We don't need any more politicized screeds promulgated by persons financially interested in spreading the gospel of rampant male predatory misconduct. Studies like Professor Kelly's are intended to furnish a "scientific" basis to effect changes in the law and police practices for the sole purpose of jacking up rape conviction rates. And if some innocent men and boys falsely accused of rape get ground up in the wheels of justice, who really cares?
Common sense demonstrates the dishonesty of any study that suggests that only two to nine percent of rape claims are "false" and that the rest are legitimate, actual rapes. Put aside the fact that every unbiased study ever conducted puts the "false claims" range higher. Let's use their own figures to demonstrate the dishonesty.
In the UK, a small percentage of rape claims -- perhaps 8% -- are very quickly dismissed, due usually to recantations. These are easily classified as "false" by any objective measure. (Why aren't there more? Most rape claims are of the he said/she said variety and don't lend themselves to certainty of this nature.)
On the other extreme, there are a small percentage of rape claims that are prosecuted and that lead to convictions.

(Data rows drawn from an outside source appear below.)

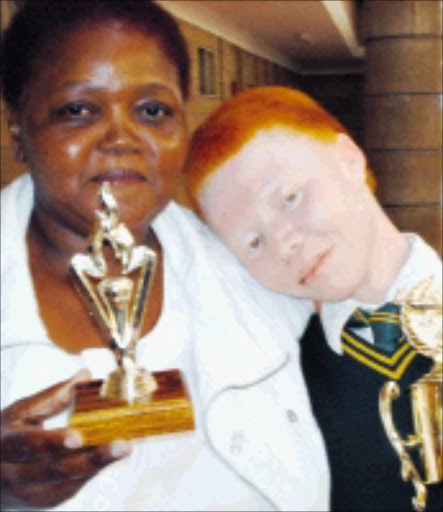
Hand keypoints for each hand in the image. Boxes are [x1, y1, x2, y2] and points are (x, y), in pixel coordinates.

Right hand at [1, 369, 130, 508]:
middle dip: (89, 459)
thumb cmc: (7, 436)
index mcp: (4, 445)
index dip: (52, 442)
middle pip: (52, 471)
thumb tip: (86, 375)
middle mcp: (12, 475)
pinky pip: (70, 488)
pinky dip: (91, 472)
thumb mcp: (21, 412)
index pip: (27, 445)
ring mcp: (27, 494)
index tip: (78, 436)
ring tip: (123, 447)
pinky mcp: (43, 501)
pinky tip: (110, 456)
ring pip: (66, 483)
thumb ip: (52, 397)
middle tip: (120, 445)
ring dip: (97, 465)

In between the obviously false and the claims that lead to conviction, the majority of rape claims are dismissed somewhere along the way because of insufficient evidence (which means there was not enough evidence to make out one or more elements of the crime, even if a trier of fact believed the evidence -- hardly a technicality) or the accuser decides not to pursue the claim or the jury just doesn't buy it.

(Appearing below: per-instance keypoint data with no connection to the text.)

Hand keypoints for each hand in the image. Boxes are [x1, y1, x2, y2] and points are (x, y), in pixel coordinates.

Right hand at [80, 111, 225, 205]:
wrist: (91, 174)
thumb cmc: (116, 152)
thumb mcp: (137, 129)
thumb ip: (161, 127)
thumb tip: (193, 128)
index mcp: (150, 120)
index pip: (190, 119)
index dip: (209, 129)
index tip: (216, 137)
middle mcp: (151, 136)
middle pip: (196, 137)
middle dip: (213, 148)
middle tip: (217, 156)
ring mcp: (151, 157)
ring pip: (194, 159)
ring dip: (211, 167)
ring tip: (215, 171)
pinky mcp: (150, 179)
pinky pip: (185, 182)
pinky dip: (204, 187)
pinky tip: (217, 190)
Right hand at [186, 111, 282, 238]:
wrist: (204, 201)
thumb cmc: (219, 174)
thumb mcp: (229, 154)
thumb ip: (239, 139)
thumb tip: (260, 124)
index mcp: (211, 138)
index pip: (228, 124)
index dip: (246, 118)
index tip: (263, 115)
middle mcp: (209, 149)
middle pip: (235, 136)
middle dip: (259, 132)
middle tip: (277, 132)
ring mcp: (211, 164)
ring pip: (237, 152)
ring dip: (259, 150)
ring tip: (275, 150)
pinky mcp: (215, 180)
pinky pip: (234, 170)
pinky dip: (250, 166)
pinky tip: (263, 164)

To suggest that all of these rape claims that fall between the obviously false (due primarily to recantation) and those that end in conviction are, by necessity, "rapes," is dishonest in the extreme. For example, is it fair, or honest, to assume that every man exonerated of a rape charge by a jury is, by necessity, a rapist just because the charge wasn't classified as "false" early on? The question scarcely survives its statement. And what of the claims that never even actually got to a jury -- the vast majority that are dismissed earlier, often due to fatal infirmities in the case -- how on earth can we say that these should be considered "rapes"? Why is it not just as logical -- in fact more logical -- to assume that most of the dismissed rape claims in this middle ground were not actual rapes?
And when you consider the interested and biased promulgator of this study, who seems to have zero concern for the presumed innocent, it is not very difficult to dismiss this study out of hand.
One thing is for certain: Liz Kelly is not the proper person to be conducting studies like this.